Contrast: rules that look like principles but demote

The membership test earns its keep by excluding rules that feel foundational but are positions the framework chose and could re-choose. Each of these demotes to a guarded default per the complement note:

  • The three registers (theoretical / descriptive / prescriptive) — a proven bundle, but a new kind of KB can need a fourth; they demote to default text-contract profiles.
  • Link-label setsextends, grounds, contradicts, and the rest are a collection-owned selection from a shared catalogue, not a universal vocabulary.
  • Type sets — open and collection-local; the framework fixes that types exist and are path-valued (machinery), not which types there are (choice).
  • Spending the directory tree on content-area rather than on kind — a routing decision a given KB makes, reversible without touching the framework.
  • Status / lifecycle enums — the existence of a lifecycle is machinery; the specific values, and whether status fuses structural state with first-person endorsement, are a choice sitting one level too high.

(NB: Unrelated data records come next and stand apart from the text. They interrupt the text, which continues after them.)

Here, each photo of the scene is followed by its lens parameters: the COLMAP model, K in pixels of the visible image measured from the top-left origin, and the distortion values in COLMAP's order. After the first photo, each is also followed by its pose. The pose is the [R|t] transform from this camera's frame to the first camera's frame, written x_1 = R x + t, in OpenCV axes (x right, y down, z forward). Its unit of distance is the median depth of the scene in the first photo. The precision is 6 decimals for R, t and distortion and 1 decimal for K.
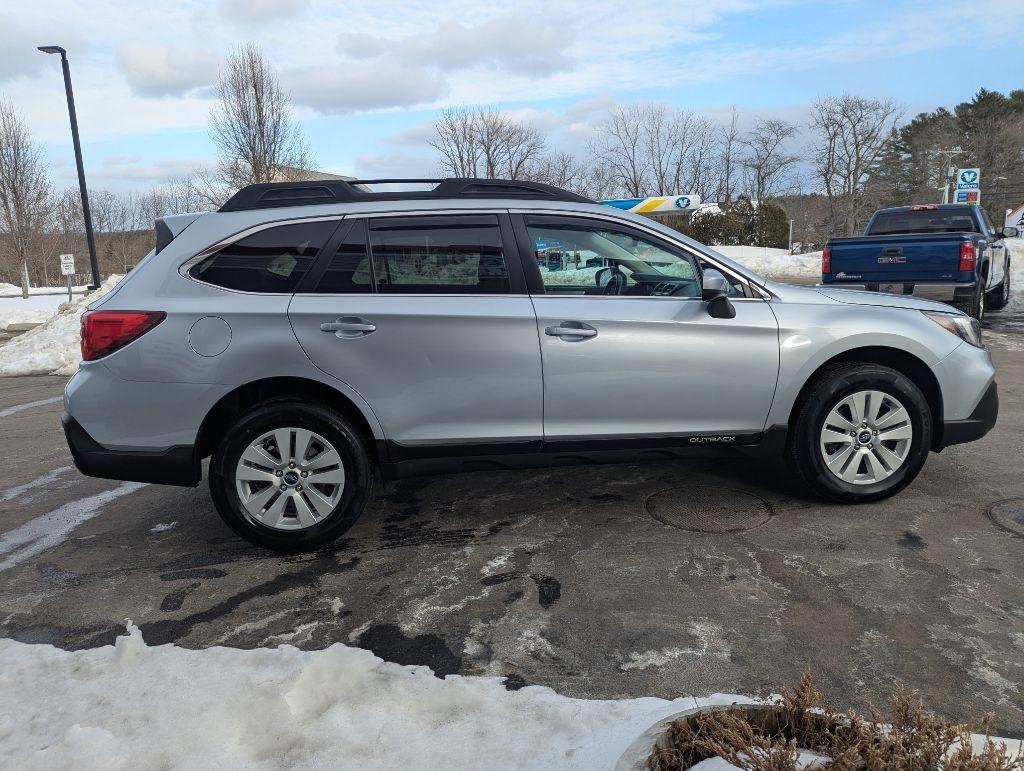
lens RADIAL K [[717.7, 0, 511.4], [0, 717.7, 365.9], [0, 0, 1]] dist [0.059199, -0.051109]
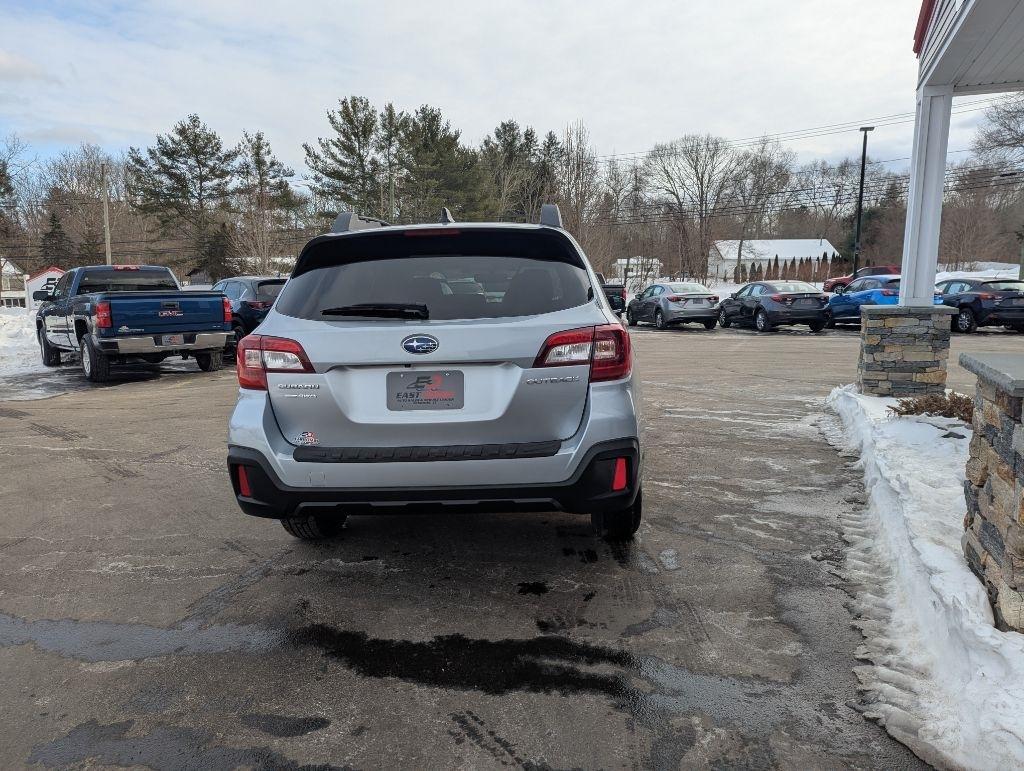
lens RADIAL K [[717.7, 0, 516.7], [0, 717.7, 389.0], [0, 0, 1]] dist [0.059199, -0.051109]
pose [[0.182666, -0.105489, 0.977499, -1.370861], [0.170016, 0.982638, 0.074272, -0.076811], [-0.968363, 0.152624, 0.197430, 0.877325]]
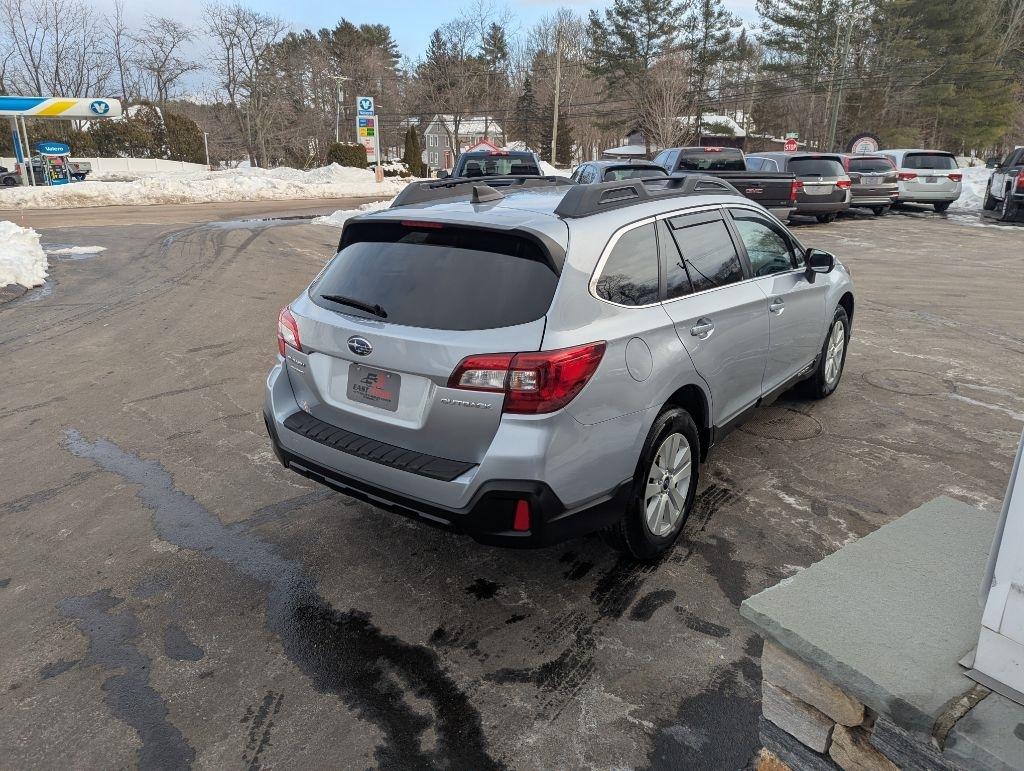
lens RADIAL K [[717.7, 0, 516.7], [0, 717.7, 368.5], [0, 0, 1]] dist [0.059199, -0.051109]
pose [[0.696385, -0.176044, 0.695742, -1.066090], [0.092106, 0.983354, 0.156628, -0.171974], [-0.711734, -0.044991, 0.701007, 0.421795]]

The tell in every case: you can name a rival that also works under the same boundary commitments. When no rival exists — because the only alternative is to change the consumer, substrate, or domain, or to break the machinery — the rule is inherited, and the list above collects the ones currently visible.

Caveats

The durable content is the test, not the enumeration: a later principle may be recognized as inherited, or one of these may turn out to be a disguised choice with an unnoticed rival, and neither outcome would touch the test itself. The test defines first-principle status rather than deciding it — the rival-hunt is how the test is applied, and application is fallible in both directions. And "inherited" is always relative to a framework's own boundary commitments: a framework that changed consumer or substrate would inherit a different set. So these are first principles of this framework, not of knowledge bases in general.